Sharansky draws 1,500 area emigres to talk on crisis

The fence under construction to separate Israel from the West Bank and Gaza is a tool to fight terror, not a political ploy, said Israel's best-known ex-USSR refusenik during a visit to San Francisco on Sunday.

While some are concerned that the fence appears to impose a border, Natan Sharansky, Israel's housing and construction minister, insisted the barrier is "merely a tool to help the Israeli army protect us from terrorism. It has no political meaning."
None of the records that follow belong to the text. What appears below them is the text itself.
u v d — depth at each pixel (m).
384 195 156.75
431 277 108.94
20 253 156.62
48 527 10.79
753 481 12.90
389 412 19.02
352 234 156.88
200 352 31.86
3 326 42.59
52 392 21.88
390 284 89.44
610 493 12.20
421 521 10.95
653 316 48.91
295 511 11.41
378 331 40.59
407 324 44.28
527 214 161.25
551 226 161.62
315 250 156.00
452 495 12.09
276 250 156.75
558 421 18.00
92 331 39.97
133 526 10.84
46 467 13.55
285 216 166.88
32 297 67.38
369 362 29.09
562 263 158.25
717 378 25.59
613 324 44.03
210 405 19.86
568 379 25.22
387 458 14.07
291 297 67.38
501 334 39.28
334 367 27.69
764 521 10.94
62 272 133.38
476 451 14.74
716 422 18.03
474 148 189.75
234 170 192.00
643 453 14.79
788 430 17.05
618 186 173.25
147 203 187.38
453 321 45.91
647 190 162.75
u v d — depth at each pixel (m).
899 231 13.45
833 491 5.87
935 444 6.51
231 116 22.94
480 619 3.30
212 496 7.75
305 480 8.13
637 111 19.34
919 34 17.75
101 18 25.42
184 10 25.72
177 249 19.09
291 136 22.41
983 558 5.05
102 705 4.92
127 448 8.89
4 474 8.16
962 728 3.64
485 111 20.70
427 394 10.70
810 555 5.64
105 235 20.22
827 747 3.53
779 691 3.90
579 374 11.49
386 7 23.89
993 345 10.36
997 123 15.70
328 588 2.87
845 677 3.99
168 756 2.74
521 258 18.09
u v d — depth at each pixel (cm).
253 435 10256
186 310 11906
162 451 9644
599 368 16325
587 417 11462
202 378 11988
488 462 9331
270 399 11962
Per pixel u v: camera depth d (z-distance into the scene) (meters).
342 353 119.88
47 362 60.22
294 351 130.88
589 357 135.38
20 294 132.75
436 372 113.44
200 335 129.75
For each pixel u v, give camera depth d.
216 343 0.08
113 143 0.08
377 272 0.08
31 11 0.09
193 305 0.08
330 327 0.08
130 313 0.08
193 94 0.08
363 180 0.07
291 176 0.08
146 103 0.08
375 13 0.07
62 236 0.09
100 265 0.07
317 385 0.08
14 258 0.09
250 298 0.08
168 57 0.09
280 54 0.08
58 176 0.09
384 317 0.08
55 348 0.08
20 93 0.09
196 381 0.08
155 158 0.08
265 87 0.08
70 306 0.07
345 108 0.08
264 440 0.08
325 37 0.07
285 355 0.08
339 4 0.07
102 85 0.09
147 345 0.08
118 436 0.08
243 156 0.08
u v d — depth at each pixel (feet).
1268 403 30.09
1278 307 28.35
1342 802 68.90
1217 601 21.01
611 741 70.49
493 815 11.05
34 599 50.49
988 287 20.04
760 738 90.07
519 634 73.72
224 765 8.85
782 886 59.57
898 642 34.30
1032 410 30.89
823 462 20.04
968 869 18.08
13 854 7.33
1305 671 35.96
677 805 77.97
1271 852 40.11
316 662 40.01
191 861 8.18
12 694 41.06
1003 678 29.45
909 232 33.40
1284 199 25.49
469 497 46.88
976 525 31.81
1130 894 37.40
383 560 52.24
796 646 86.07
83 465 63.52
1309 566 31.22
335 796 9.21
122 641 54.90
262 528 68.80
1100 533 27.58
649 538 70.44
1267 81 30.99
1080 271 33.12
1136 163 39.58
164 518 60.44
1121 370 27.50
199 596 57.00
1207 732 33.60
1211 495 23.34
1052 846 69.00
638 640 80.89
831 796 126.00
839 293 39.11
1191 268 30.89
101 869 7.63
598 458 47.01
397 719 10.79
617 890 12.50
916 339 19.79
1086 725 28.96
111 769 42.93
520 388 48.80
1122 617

Sharansky, who was in the city for a brief visit, discussed his perspective during in an interview at San Francisco's Fairmont Hotel. Later in the afternoon, he spoke in Russian at San Francisco's Congregation Emanu-El to an enthusiastic crowd of more than 1,500, primarily Russian Jews who immigrated to the Bay Area. He rushed back to Israel soon after to attend a meeting of the country's Security Cabinet.

"We have a war on our hands," he said, explaining his hurried departure. "We will be making some principal decisions."

Sharansky — who spent nine years in prison for his efforts on behalf of Soviet Jewry — was freed in 1986, moving to Israel. Since then he has unified Israel's approximately 500,000-strong emigre community, founding Yisrael Ba'Aliyah, the immigrant rights party.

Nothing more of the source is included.